The proposed extension to right to buy is a short-sighted response to housing supply logjams. Only 5% of the 2.6 million homes sold under the scheme have been replaced and in the three decades since the scheme began, the differentiator, and therefore structural issue with UK housing, is still supply.

Almost 40% of ex-council homes sold under right to buy are now in the private rented sector, which speaks volumes about the lack of new supply replacing old council housing stock. Just 6,239 starts were made on social rent housing in 2020-21 – small change, when you consider that half a million social housing units have been lost since the turn of the century.

To make matters worse, new legislation is reportedly stalling the delivery of 100,000 homes by stipulating that all schemes must prove they do not contribute nitrogen, phosphorus or other harmful chemicals into water supplies during construction.

Demand-side solutions like right to buy do not address the problem at hand: chronically low levels of ageing housing stock. We need supply-side solutions.

Council tenants can now buy their homes at a discount of up to £87,200, with most proceeds going to the Treasury. Councils only retain a small sum, giving them no incentive to deliver new social housing and representing a £75bn loss to public housing since the 1980s. Why would councils fork out to build homes when they are sold at a loss and without full recompense, compounded by the loss of future rental income?

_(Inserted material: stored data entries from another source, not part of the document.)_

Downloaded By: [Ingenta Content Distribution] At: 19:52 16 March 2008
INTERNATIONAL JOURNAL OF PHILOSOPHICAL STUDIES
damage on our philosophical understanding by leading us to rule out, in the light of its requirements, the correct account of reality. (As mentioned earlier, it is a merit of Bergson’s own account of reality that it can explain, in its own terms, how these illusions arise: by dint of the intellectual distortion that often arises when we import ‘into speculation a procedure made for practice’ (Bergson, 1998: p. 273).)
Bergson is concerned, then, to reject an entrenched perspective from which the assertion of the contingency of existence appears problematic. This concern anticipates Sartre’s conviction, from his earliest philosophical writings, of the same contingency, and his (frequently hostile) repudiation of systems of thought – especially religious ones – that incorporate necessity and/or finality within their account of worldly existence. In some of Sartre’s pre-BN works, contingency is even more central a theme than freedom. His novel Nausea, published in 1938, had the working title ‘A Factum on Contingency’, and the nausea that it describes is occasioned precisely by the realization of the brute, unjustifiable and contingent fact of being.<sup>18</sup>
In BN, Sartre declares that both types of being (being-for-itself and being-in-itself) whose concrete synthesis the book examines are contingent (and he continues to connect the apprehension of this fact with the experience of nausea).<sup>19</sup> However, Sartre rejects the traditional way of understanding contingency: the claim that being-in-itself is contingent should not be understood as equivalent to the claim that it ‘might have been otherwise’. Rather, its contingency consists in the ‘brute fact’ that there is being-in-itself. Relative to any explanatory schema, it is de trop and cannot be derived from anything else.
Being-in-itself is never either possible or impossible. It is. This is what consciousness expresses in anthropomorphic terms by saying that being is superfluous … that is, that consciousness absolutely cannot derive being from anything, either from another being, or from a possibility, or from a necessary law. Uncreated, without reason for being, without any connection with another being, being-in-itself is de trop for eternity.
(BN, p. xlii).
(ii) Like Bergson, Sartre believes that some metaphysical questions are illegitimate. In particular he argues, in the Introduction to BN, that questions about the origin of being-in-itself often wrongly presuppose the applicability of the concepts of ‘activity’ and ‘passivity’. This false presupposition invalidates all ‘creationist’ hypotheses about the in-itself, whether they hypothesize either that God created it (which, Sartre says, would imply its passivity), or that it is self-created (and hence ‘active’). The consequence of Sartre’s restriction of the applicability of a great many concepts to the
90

Meanwhile, many housing associations have long-term development finance deals reliant on private rental income to offset debt repayments and inflation. Altering this ailing ecosystem with demand-side intervention risks mass disruption to the housing market and jeapordises the development pipeline.

So, extending right to buy to housing associations will be costly and take years to implement – far from the short-term solution it’s being positioned as. Containing the fallout would cost the government £14.6bn over the first decade, based on the pilot scheme in the Midlands – £3bn more than the Affordable Homes Programme.

Housing is not protected by the macro-environment, and stifling supply, rocketing demand and seemingly uncontrollable house price inflation are wreaking havoc across the market.

The only way to level the playing field is via supply-side intervention and expanding infrastructure to support this. Rapidly mobilising innovative solutions like modular construction will produce energy-efficient homes at pace, at a fraction of the long-term cost, adding much-needed volume and sustainability to Britain’s ageing housing stock.

Creating a sustainable infrastructure for modular housing and encouraging production would be a supply-side intervention to kickstart a market in decline, proving a cost-efficient solution that stands the test of time.